Lesson 5 In-Class Discussion


(Pramod) #105

From now on, I won’t take the click-bait on Backprop. There seem to be hundreds of articles with the primary aim of telling me that Backprop is just chain rule.


(Charin) #106

I think an important factor to improve a collaborative filtering is to find out the biases: types of items, types of users, etc. Maybe we can do clustering based on their attributes for additional features.


(ecdrid) #107

youtube.com might help in quenching thirst…

http://najeebkhan.github.io/blog/VecCal.html


(Kristin) #108

I like 3Blue1Brown - he explains calculus and linear algebra, but I’m not sure about Jacobian or Hessian matrices specifically: https://www.youtube.com/3blue1brown


(Kerem Turgutlu) #109

Problem is I probably searched for a good explanation which would allow me to get every idea for many many times before, so I need a specific source not a obvious one. Thanks


(Ezequiel) #110

I think it’s more than chain rule, from what I understand chain rule is involved but in an specific order to be more efficient.


(Pavel Surmenok) #111

It’s a clever application of a chain rule with some optimizations, like dynamic programming: remembering parts of computed values to not calculate the same thing many times. Chris Olah describes this trick well.


(Charin) #112

I did a notebook to recreate all these chain rule shenanigans in numpy based a lot on Andrej Karpathy’s cs231n and Kolah’s blog. For those who might be interested: https://github.com/cstorm125/sophia


(ecdrid) #113

(Pierre Dueck) #114

The chain rule for real-number functions is well known (f(g(x)))’ = f’(g(x))g’(x). To generalize that to vector-valued functions it’s more natural to think about how differentiation represents the best local linear approximation. So differentiating a composition of functions should translate to a composition of linear functions - and that’s represented by a product of matrices.


(Pramod) #115

Some great post-lecture reading by Ruder : http://ruder.io/optimizing-gradient-descent/


(Pavel Surmenok) #116

AdamW - is it this code? https://github.com/pytorch/pytorch/pull/3740/commits/ffddcc4ee2c35c00e54421bb0d1b145264288b24


(Ezequiel) #117

I was surprised when I learned that Jeremy’s approach to derivation as dividing things can in fact be formalized mathematically in Non-Standard Calculus.

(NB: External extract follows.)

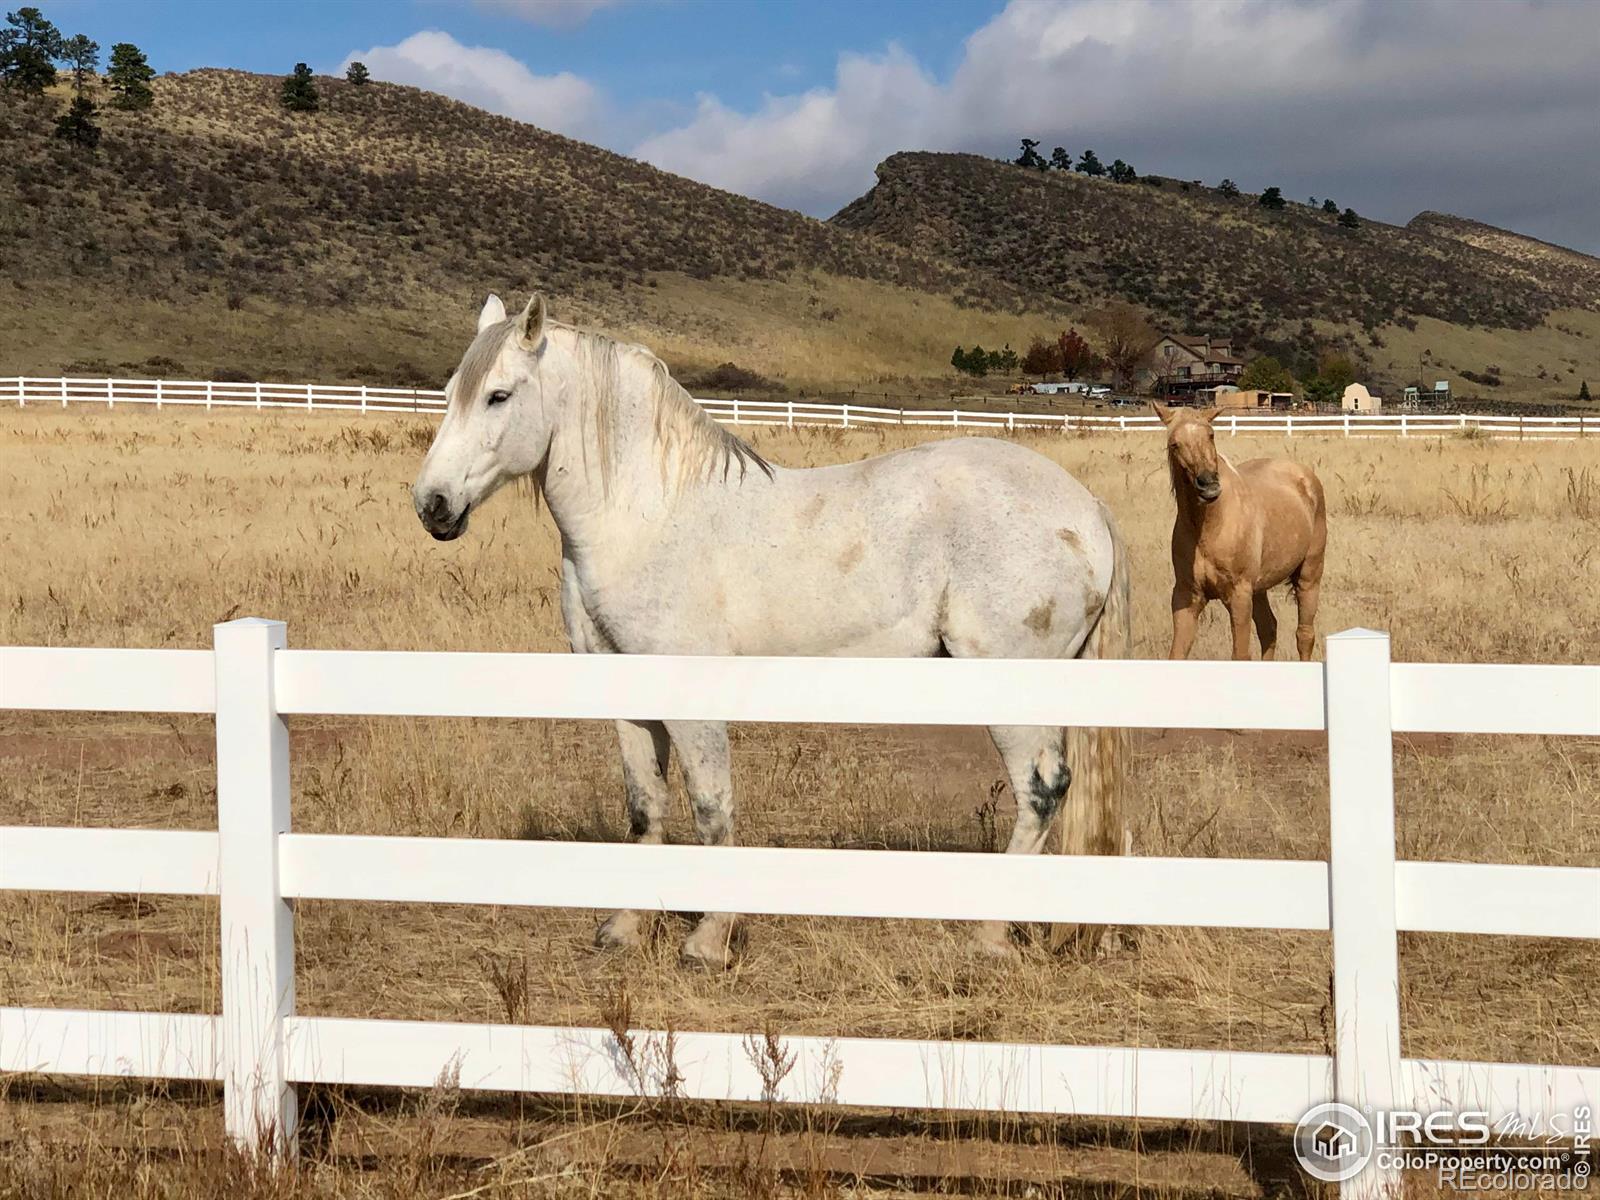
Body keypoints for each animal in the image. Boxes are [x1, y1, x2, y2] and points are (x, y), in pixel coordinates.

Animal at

So @jeremy thinking in that way is correct in some way =)


(john v) #118

Here is the github issue, which has a link to the archivx paper:


(Pavel Surmenok) #119

Numerical computation of derivatives can be useful to verify that analytical computation works as expected, in case you don’t use autodifferentiation capabilities that PyTorch or TensorFlow provide and implement derivative calculation yourself. An easy way to test differentiation code.


(Kalpana Vora) #120

Will using options such as momentum and adam result in better accuracy? Or, is this more to speed up the training process?


(Pete Condon) #121

It’s mostly for speeding up the training - but I suppose it depends on how complex your model is and how long you’re willing to keep training it.


(Charin) #122

I guess the faster you train, the more likely you would be able to find a better minimum also?


(Pete Condon) #123

This is the ADAMW paper: https://arxiv.org/pdf/1711.05101.pdf


(Yihui Ray Ren) #124

Hi @jeremy,

I have a question on the F.dropout() in lesson5-movielens class EmbeddingNet.

Since the dropout() behaves differently in “training” and “testing”. Is it better to pass self.training into the F.dropout()?
So, instead of x = F.dropout(F.relu(self.lin1(x)), 0.75), maybe x = F.dropout(F.relu(self.lin1(x)), 0.75, self.training)?

Another question is when nn.Dropout is used, instead of nn.functional.dropout(), is it better to override the eval() function by including all nested “models” (like Dropout)'s eval()?
The implementation of eval() is not recursive, and nn.Dropout.forward() uses self.training instead of passing a boolean.

Is there any advantage of using F.dropout (in forward()) rather than defining a layer self.dropout = nn.Dropout(X) in initialization?
It seems using F.dropout is faster (might not be true), but using the nn.Dropout makes the neural net architecture easier to read.

Thanks.